President Obama’s re-election offers hope that the United States will finally get serious about taking its position as a world leader in the battle to slow climate change. Crucial decisions must be made about whether the increased extraction and consumption of fossil fuels is in the world’s long-term interest. Even if humans could throw the switch on carbon emissions now, the world’s temperature would continue to rise for decades. The glaciers and ice sheets that reflected much of the sun’s heat back into the atmosphere are ghosts of their former selves, and many could be gone within years. If, as happened last winter, snow doesn’t fall or melts soon after it does, the bare brown ground will absorb heat and strengthen the warming feedback loop.

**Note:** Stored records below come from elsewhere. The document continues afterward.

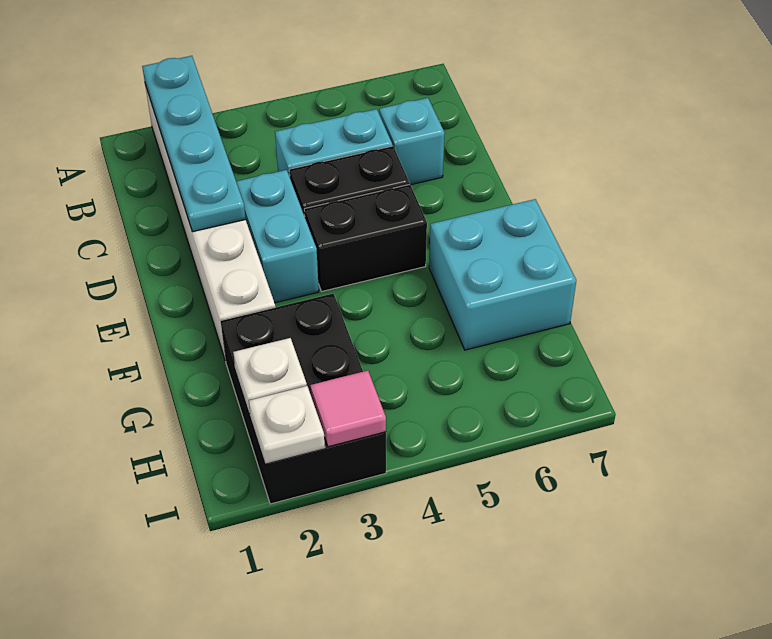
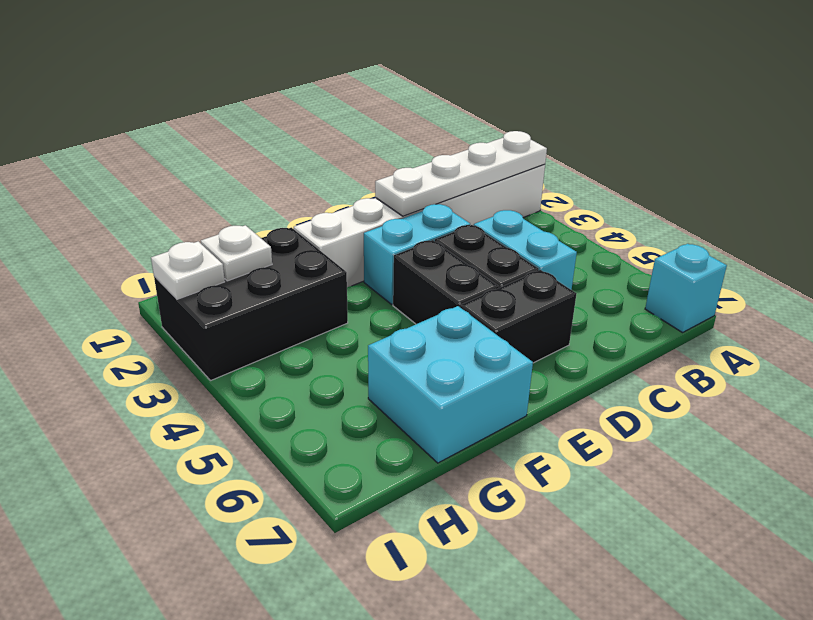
cyan plate A2:D2 level 2 -> white plate A2:D2 level 2
cyan brick C6 level 1 -> cyan brick A7 level 1
none -> black brick D6:E6 level 1
pink tile I3 level 2 -> none

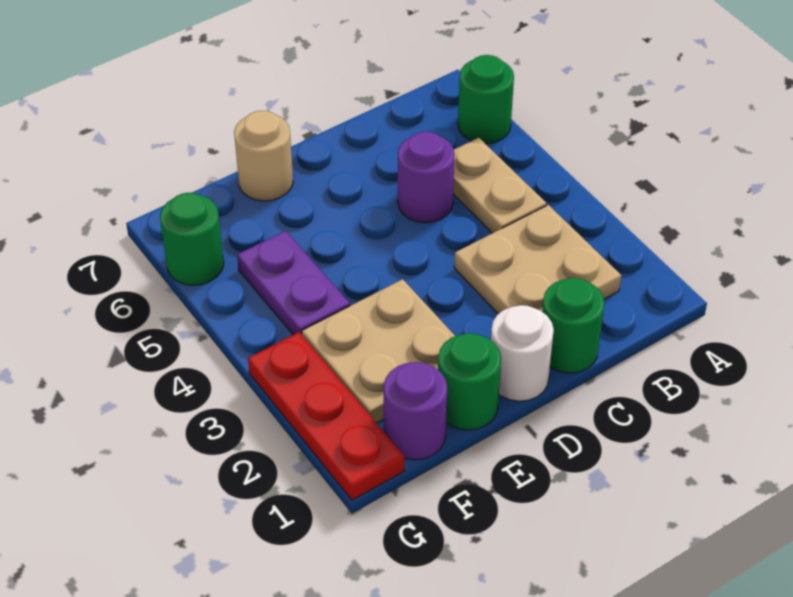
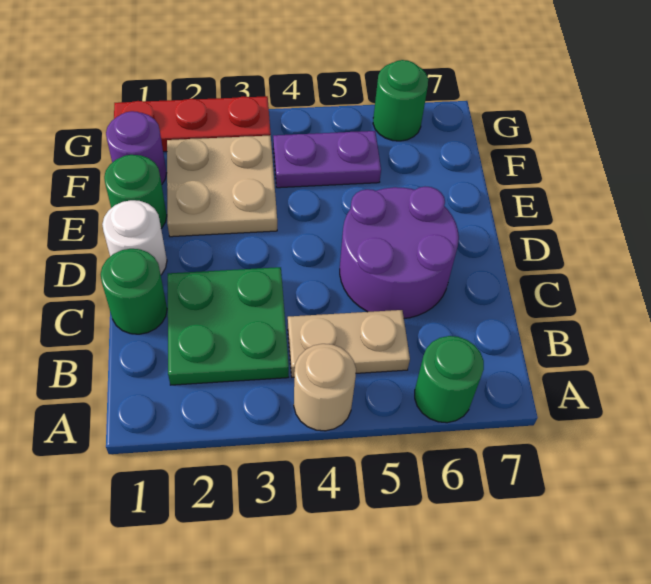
tan plate B2:C3 level 1 -> green plate B2:C3 level 1
purple round brick C5 level 1 -> purple round brick C5:D6 level 1
tan round brick E7 level 1 -> tan round brick A4 level 1

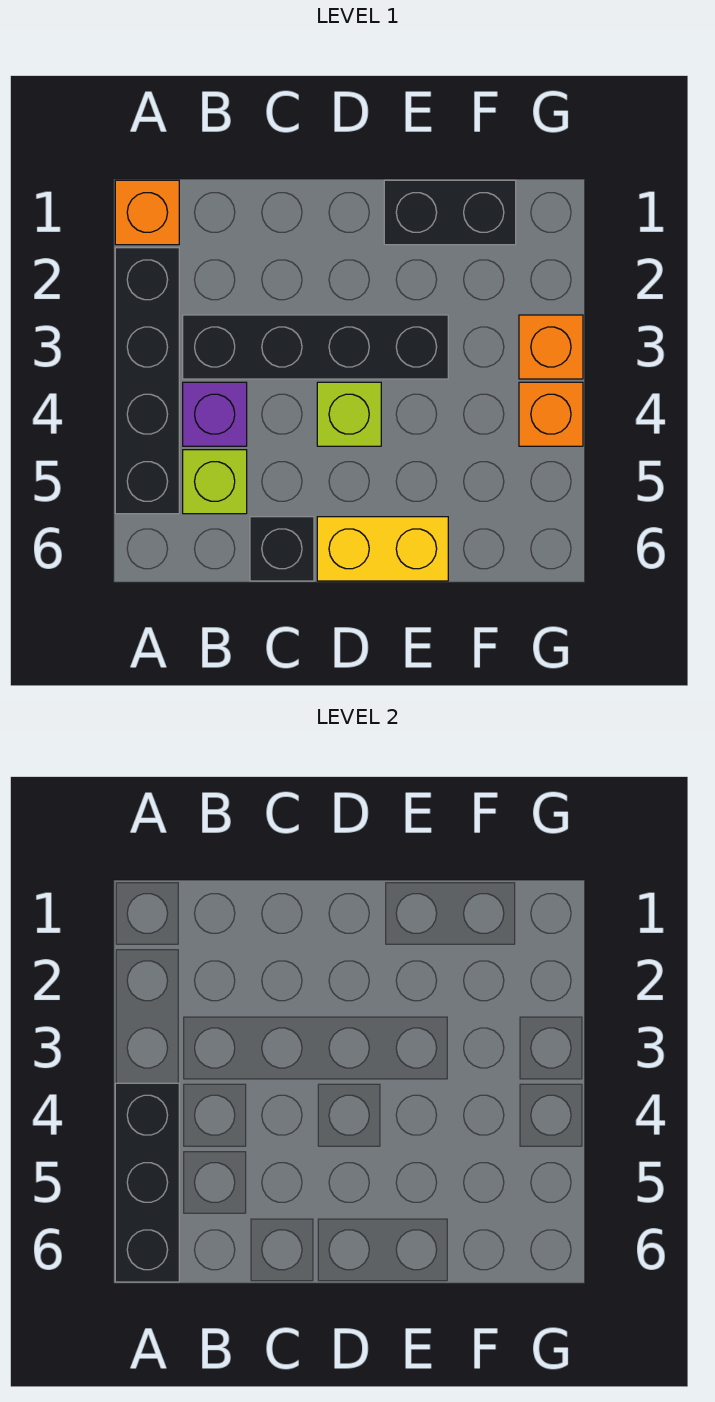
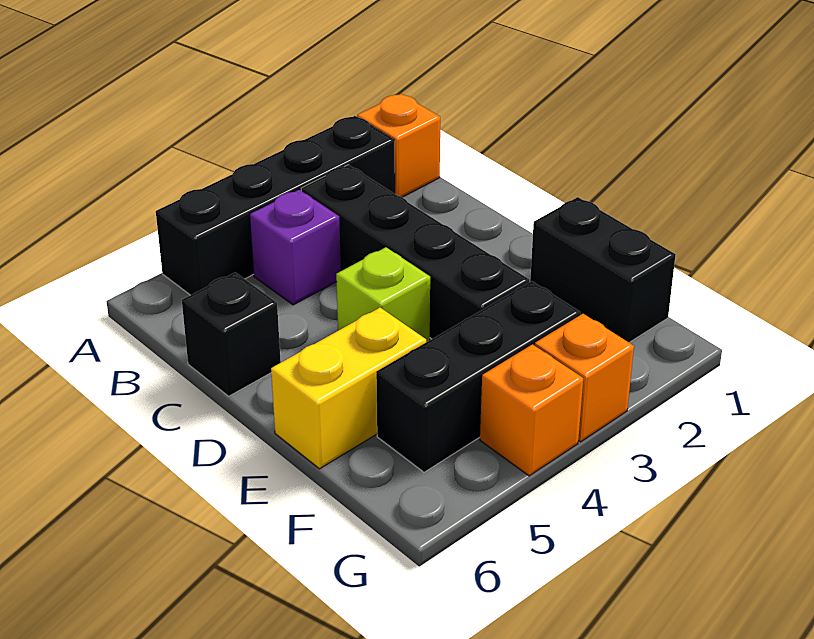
black brick A4:A6 level 2 -> black brick F3:F5 level 1
lime brick B5 level 1 -> none
yellow brick D6:E6 level 1 -> yellow brick E5:E6 level 1

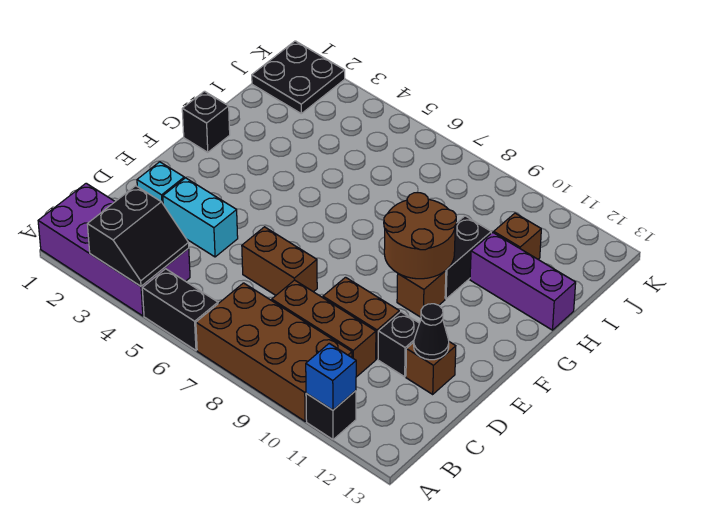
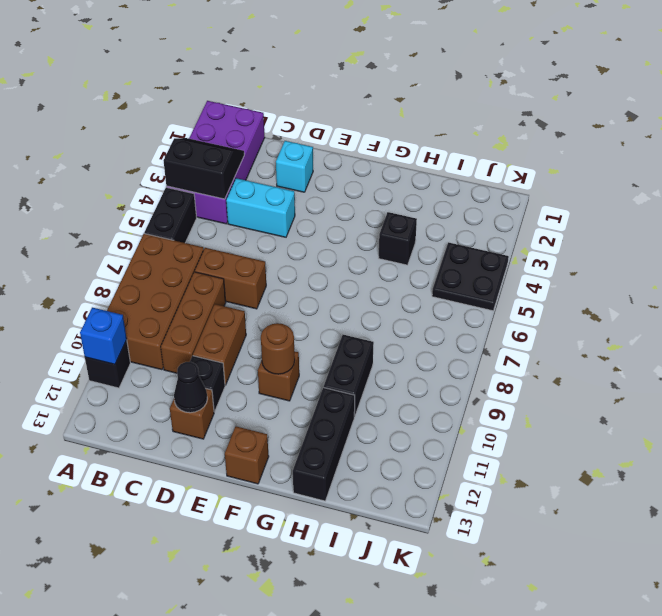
black slope A3:B4 level 2 top 3 -> black slope A3:B4 level 2 top 4
cyan brick D3:D4 level 1 -> cyan brick C4:D4 level 1
brown brick D6:D7 level 1 -> brown brick C7:D7 level 1
brown round brick F9:G10 level 2 -> brown round brick F10 level 2
black brick G1 level 1 -> black brick H4 level 1
black brick G10:H10 level 1 -> black brick H9:H10 level 1
purple brick H11:H13 level 1 -> black brick H11:H13 level 1
brown brick I11 level 1 -> brown brick F13 level 1
black plate J1:K2 level 1 -> black plate J4:K5 level 1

The nation needs a comprehensive plan to prepare for what most scientists believe will be a future of more powerful storms, rising seas, less habitable coastlines, hotter temperatures, longer droughts, bigger and more frequent wildfires, threats from tropical diseases, and all the other ills associated with a rapidly warming world. That planning also involves either protecting low-lying cities like New York and New Orleans with sea gates and natural buffers or moving them gradually out of the path of harm. It means deciding whether to allow people displaced by rising seas and storms to rebuild at all or build at their own risk.
The insurance industry, barring even more massive federal subsidies, could determine that decision. Property owners far from areas threatened by hurricanes, tornadoes and other natural disasters have already seen the cost of homeowner insurance double or triple over the past decade or so. That trend will continue. New Hampshire homeowners will eventually see their bills rise because of the devastation wrought by Hurricane Sandy.
Debate over climate change and how to address it was absent from the presidential campaign . It’s not hard to figure out why. Both candidates badly needed the support of voters in states like Ohio and Pennsylvania where coal plays a big role in the economy. Unlike his challenger, Obama takes climate change seriously, and he took a significant step to address it with his executive order to double fuel-efficiency standards for cars and trucks over the next dozen years. With the election behind him, the president made attacking climate change a priority for his second term. He will face massive opposition from the fossil fuel industry, opposition that must be overcome by a public demand for action.
Storms aren’t partisan. They destroy the homes and claim the lives of Republicans and Democrats alike. Action to address climate change mustn’t be partisan, mustn’t be thwarted by money from the very industries at the root of the problem. New York City Mayor Michael Bloomberg has called for action. He should be joined in that call by Gov. Chris Christie of storm-ravaged New Jersey and former Florida governor Jeb Bush, whose low-lying state could disappear beneath the seas. There will be more and stronger Hurricane Sandy’s.
The question is, will America be prepared for them?